Booking gigs as we do, eight to eighteen months in advance, has given me a completely different sense of the passage of time. It used to seem so far away to book something a year ahead; but now we're playing those gigs and it seems like they snuck up on us. So I know that time will pass like any other time; filled with things, new ideas, new developments, and further opportunities to cherish the now. I'm very excited, even though I still have some investigating to do before I know if the Plan will work.

Today I got a tire pump for my bicycle; didn't have time to check the tires or ride yet, though. But it's a lovely, butch-looking pump. I can't wait to get out there in my tank top and check that gauge. (Sudden images of Forest Park, where I might live, and all the biking opp's.)

The other thing of note that I did today was receive a call from Will. He was so relieved to finally get me on the phone in person, and I'm sure I never let on entirely how I feel, but I was delighted to be there for the call. We talked a long time, words tumbling out of him sometimes and other times him not knowing where to start speaking. He told me about how an aide woke him up at 4:00 in the morning, all bug-eyed, and said, "Mr. (Will)... it's here!" He mumbled, "What?" She repeated, "It's here! The doctor will be in to get you in a few minutes!" He had to shower with antiseptic soap, and then another aide wheeled him down the hall on a gurney -- there was no one stirring, nobody in the halls at 4:30, so they were zipping down halls and around corners to the O.R. -- and when they got to the elevator, Will was so excited he just couldn't be still, and he asked if it was all right for him to sit up. The guy said, yes, so he sat up cross-legged on the gurney for the rest of the ride, going to meet his new heart.

He's been home 9 days and is doing fabulously well. Several times a day, he says, all of a sudden he'll remember, and think, "I have a new heart!" and in his mind a little fanfare will play: "Ta-DAAAAAA!" and he'll pause to hear it before continuing with whatever he was doing. He said it feels very like a Michael Palin moment.

He's not in quarantine, either. He was mistaken about that. He can go outside and do anything, as long as he stays away from crowds or people who obviously have colds. He's exercising, too; rides a stationary bike 40 minutes a day, and walks to CVS to get his prescriptions filled. Monday he went to the seaside and put his feet in the surf, and was unable to stop laughing for about 10 minutes.

His family is coming from Ohio to visit, maybe this week.

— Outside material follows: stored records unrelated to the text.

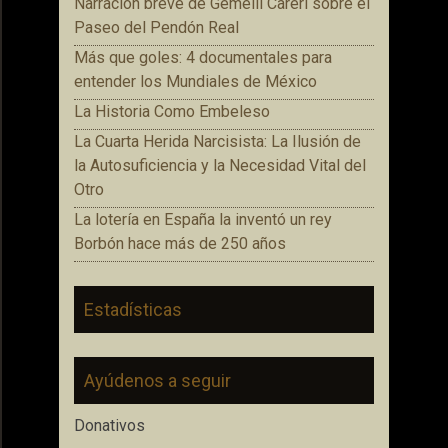
Narración breve de Gemelli Careri sobre el
Paseo del Pendón Real
Más que goles: 4 documentales para
entender los Mundiales de México
La Historia Como Embeleso
La Cuarta Herida Narcisista: La Ilusión de
la Autosuficiencia y la Necesidad Vital del
Otro
La lotería en España la inventó un rey
Borbón hace más de 250 años
Estadísticas
Ayúdenos a seguir
Donativos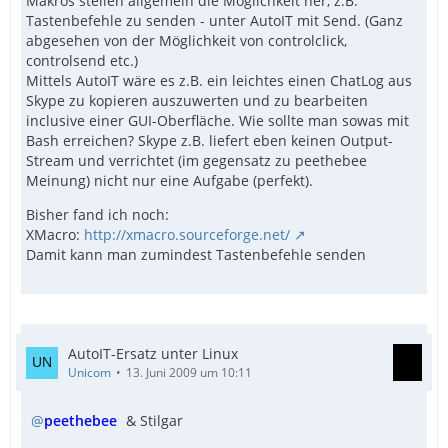
Makros stellen allgemein die Möglichkeit her, z.B.
Tastenbefehle zu senden - unter AutoIT mit Send. (Ganz
abgesehen von der Möglichkeit von controlclick,
controlsend etc.)
Mittels AutoIT wäre es z.B. ein leichtes einen ChatLog aus
Skype zu kopieren auszuwerten und zu bearbeiten
inclusive einer GUI-Oberfläche. Wie sollte man sowas mit
Bash erreichen? Skype z.B. liefert eben keinen Output-
Stream und verrichtet (im gegensatz zu peethebee
Meinung) nicht nur eine Aufgabe (perfekt).
Bisher fand ich noch:
XMacro:
http://xmacro.sourceforge.net/
Damit kann man zumindest Tastenbefehle senden
AutoIT-Ersatz unter Linux
Unicom
13. Juni 2009 um 10:11
peethebee
& Stilgar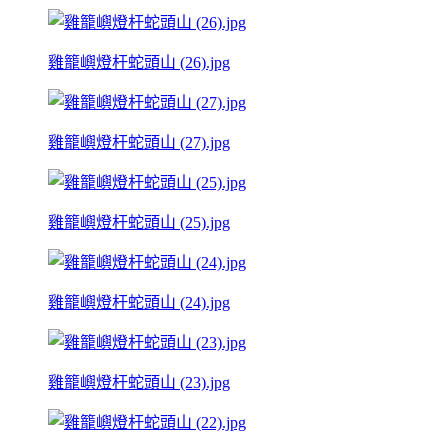
雞籠嶼燈杆蛇頭山 (26).jpg
雞籠嶼燈杆蛇頭山 (27).jpg
雞籠嶼燈杆蛇頭山 (25).jpg
雞籠嶼燈杆蛇頭山 (24).jpg
雞籠嶼燈杆蛇頭山 (23).jpg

He didn't get to see them at Christmas.

So he wanted to make sure and tell me something, and that was that all the last year, since breaking up with the Snow Queen, he'd felt he really needed to come fully back to himself in order to be ready for this event. He said it in a way that seemed to imply a reason for not giving more to me. I was very much in agreement with this; one eighteen-year relationship into a six-year relationship (ending in disaster) does not allow much room for Oneselfness. And isn't it telling about the Universe that his old heart chose the right time to finally give up -- when he was ready? My unspoken hope, of course, was that he was also implying that there would be more of him to go around very soon. He wanted to know if it was all right to call me again soon.

He also said that now we could have that dinner party at my sister's, because he still wants to meet her. "And isn't it nice," he added, "that it was merely postponed a while!" I expect that might happen in the next couple of months.

In any case, he has a new heart ("Ta-DAAAAAA!"). And I might have a new place to live soon. And I'm not broke. Life is good.